In spite of promising speeches, G20 fails to make notable progress on climate change, experts say.
Leaders 'failed on climate progress'
In spite of promising speeches at the UN, leaders from the world's 20 biggest economies failed last week to confront hard decisions on limiting carbon pollution and helping poor countries adapt to global warming, experts said yesterday. A new international treaty on global warming, which will have far-reaching and opposing effects on the UAE's economy, is now far behind schedule, the senior UN climate official, Yvo de Boer, told Associated Press.
Negotiators hope to hammer out a final agreement in December in Copenhagen, and will meet again tomorrow in Bangkok. Group of 20 (G20) leaders of rich and developing economies put off a decision on how to fund poor nations' efforts to adapt to the harmful effects of climate change, such as droughts and flooding, and directed finance ministers from member states to present "a range of possible options for climate change financing" at their next meeting in November.
Although they agreed to end fossil fuel subsidies, which encourage greater carbon emissions, G20 leaders could not agree on the level of total emissions cuts required by industrialised countries, which are responsible for the bulk of reductions. Climate change advocates were quick to paint the meeting as a failure, saying political leaders needed to do more than promise action. "Overall, the Pittsburgh G20 summit represents a missed opportunity to move the ball forward on climate change," said Alden Meyer, the director of strategy and policy at the Union of Concerned Scientists, an American group that argues for significant carbon reductions.
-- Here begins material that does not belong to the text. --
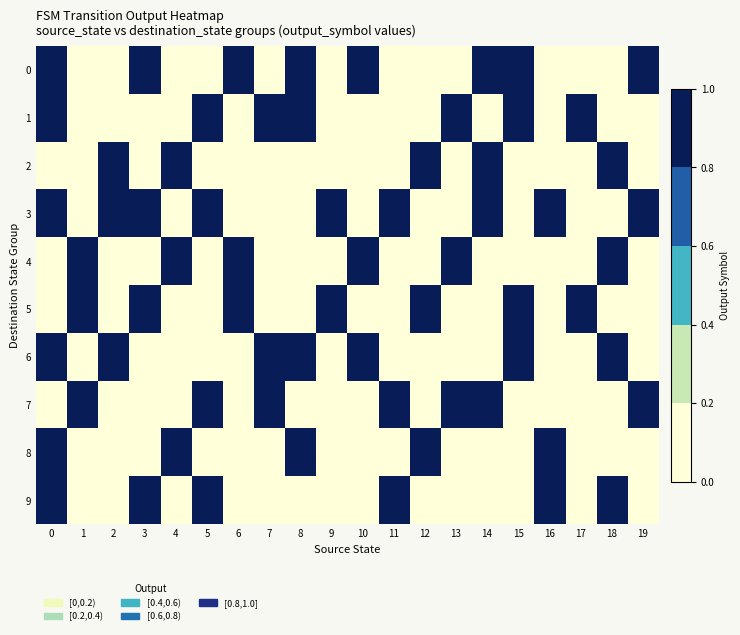

What is the total value across all series at 19?

3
"On the critical issue of funding for developing countries to deploy clean technologies, reduce deforestation, and adapt to the impacts of global warming, the G20 leaders didn't take the bold steps needed to break the current deadlock in climate negotiations." The type of emissions cuts agreed at Copenhagen will have significant effects on the UAE's economy, experts say, and have the potential to boost the fortunes of some industries even as it reduces global consumption of oil.
Although the country has historically taken a position similar to other OPEC states and resisted strict new limits on carbon, the economic and strategic rationale has changed dramatically in recent years, said Mari Luomi, an expert on Gulf climate change policy at the Finnish Institute of International Affairs in Helsinki. Important issues for the UAE include the new treaty's effect on world oil demand, its protections for energy intensive industry that is shifting from high-cost regions in Europe and the US to the Middle East and Asia, and its financial support for carbon capture and storage, a costly technology that has the potential to prolong the fossil fuel era while reducing carbon emissions.
"So far Abu Dhabi Government officials and business environmentalists have kept the very ambitious national climate change agenda that is currently developing in Abu Dhabi strictly apart from the negotiations at the international level," Ms Luomi said. "By playing both a supporting and visible role in the negotiations, the UAE would attract a lot of positive attention, which would then add international interest in the new alternative energy and technology projects taking place in Abu Dhabi."